▶ [Goal of the exercise]
Please output exactly the run of lines that starts at the line with "line: (348, 211)" and ends at the last line of the records below.

▶ [Data shown]
============================================================

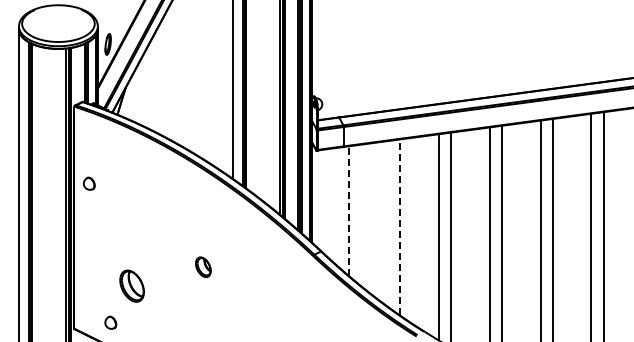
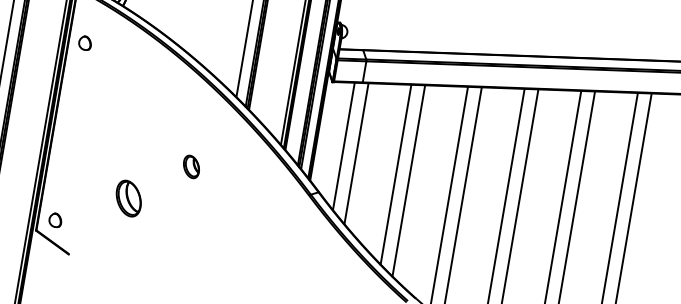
part: (89, 183) -> (85, 42), moved
line: (336, 206) -> (343, 146), added
line: (348, 211) -> (355, 153), dashed -> solid
line: (387, 223) -> (396, 174), added
line: (399, 227) -> (408, 180), dashed -> solid
part: (203, 266) -> (191, 166), moved
part: (131, 285) -> (128, 197), moved
part: (110, 322) -> (55, 219), moved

============================================================

▶ [Result for this task]
line: (348, 211) -> (355, 153), dashed -> solid
line: (387, 223) -> (396, 174), added
line: (399, 227) -> (408, 180), dashed -> solid
part: (203, 266) -> (191, 166), moved
part: (131, 285) -> (128, 197), moved
part: (110, 322) -> (55, 219), moved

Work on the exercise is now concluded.